A trusty face analysis research platform developed by Tencent Youtu Lab
Apache License 2.0
1.26k stars 225 forks source link

Threshold parameter ru+ in CIFP work #7

Closed milliema closed 3 years ago

milliema commented 3 years ago

Thanks for the CIFP work on CVPR2021, it's very impressive! I'd like to check about the hyper-parameter setting. As mentioned in the paper, ru+ is set to be 1e-4 according to the experiment. However, in the code of cifp.py, I didn't find any definition of it. Could you please offer some instruction on this?

milliema commented 3 years ago

Besides, I found the method illustration in the paper and code implementation are inconsistent. The computation for threshold Tu, weighted FPR, and loss are not well corresponded in the code. For example, according to loss formula (10), the FPR punishment should be applied to non-target logit. However, the code changes target logit by "costheta.scatter(1, label.view(-1, 1).long(), target_cos_theta_m)". I am totally confused with the code. Could you please explain about the discrepancy? Appreciate more detailed notation of the codes if any.

xkx0430 commented 3 years ago

Q1: In the released code, we set "ru+" to be 1/(28000-1), which is very similar to the value 1e-4 in the paper. That is, the numbers of the false-positive cases mined by the two ways only differ by 1 for each instance. In this way, we avoid the choice of this value and achieve similar results.

Q2: Our loss function can be easily used in conjunction with the previous margin-based loss functions, such as ArcFace, CosFace, etc. We adopt the CosFace for a fair comparison in our paper. As described in Eq.8 and Eq.10, the margin for the positive logit is introduced by CosFace, while an extra false positive penalty term is introduced by our method for the negative logits. The code "costheta.scatter(1, label.view(-1, 1).long(), target_cos_theta_m)" is used to ensure that the target logit is added by the margin.

milliema commented 3 years ago

@xkx0430 Thanks for the reply.

xkx0430 commented 3 years ago

In Line 71, "(1 + target_costheta) * cos_theta_neg_topk" is the false positive penalty for each instance, and the calculation process is described from Line 60-70. To reduce the scatter operators, it is directly merged into the positive logit. "costheta" is used to calculate the penalty term without updating the classifier weights.

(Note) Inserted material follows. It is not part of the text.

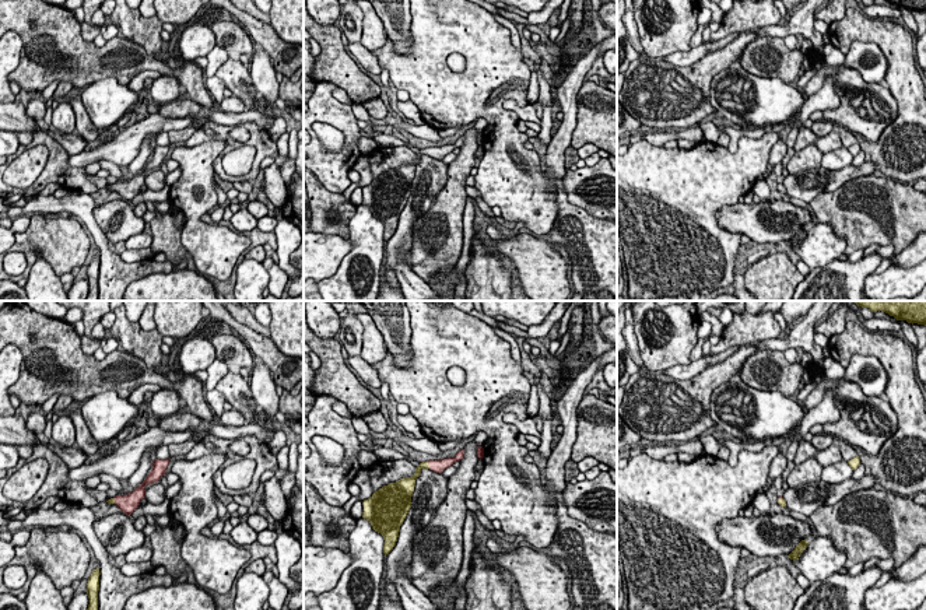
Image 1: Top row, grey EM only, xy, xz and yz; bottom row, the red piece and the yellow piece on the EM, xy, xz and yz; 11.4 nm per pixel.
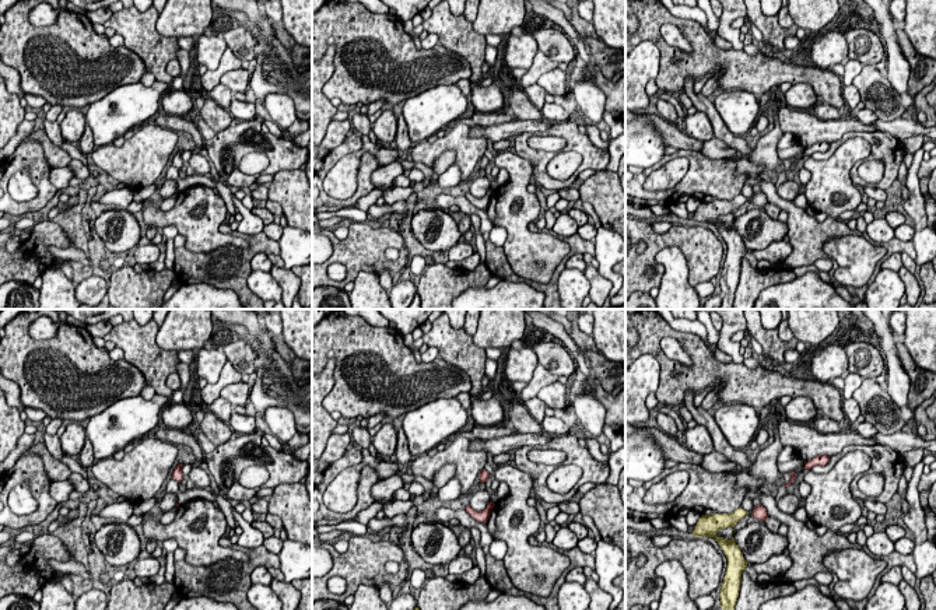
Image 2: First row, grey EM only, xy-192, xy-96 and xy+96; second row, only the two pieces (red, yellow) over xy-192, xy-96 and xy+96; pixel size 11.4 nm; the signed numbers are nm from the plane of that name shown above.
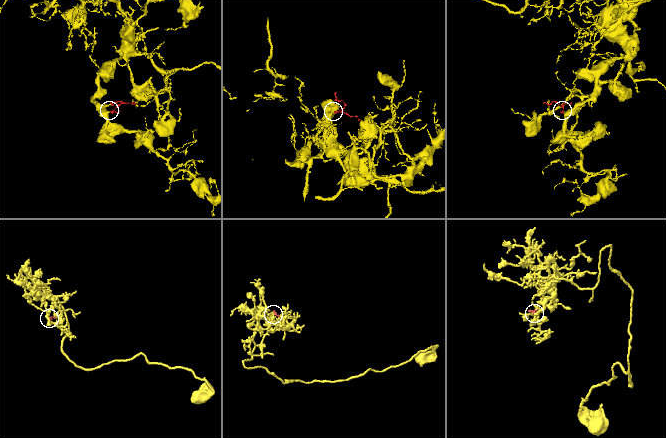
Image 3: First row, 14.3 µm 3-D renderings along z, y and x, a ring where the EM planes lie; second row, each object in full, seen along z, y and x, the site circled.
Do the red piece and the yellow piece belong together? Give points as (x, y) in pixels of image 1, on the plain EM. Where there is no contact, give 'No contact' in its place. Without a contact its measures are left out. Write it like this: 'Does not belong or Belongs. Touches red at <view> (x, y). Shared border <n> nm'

milliema commented 3 years ago

@xkx0430 感谢之前的回复,还有几处不懂的地方,为了避免重开issue将问题贴在下面:

zhangxiaopang88 commented 2 years ago

你好,你理解alpha是怎么设置的吗,我的理解是alpha设置为(1 + target_costheta)/ times,不知道这样理解对不对 @milliema @xkx0430 @hzlzh @HuangYG123

fuenwang commented 2 years ago

Hi @milliema

Do you figure out why the penalty is only applied to positive logit? I also have the same question for the implementation.

cos_theta.scatter_(1, label.view(-1, 1).long(), target_cos_theta_m)
milliema commented 2 years ago

Hi @milliema

Do you figure out why the penalty is only applied to positive logit? I also have the same question for the implementation.

cos_theta.scatter_(1, label.view(-1, 1).long(), target_cos_theta_m)

They are actually identical. Divide the term in both nominator and denominator, you'll get: image

fuenwang commented 2 years ago

Hi @milliema, now I get it. Thank you so much!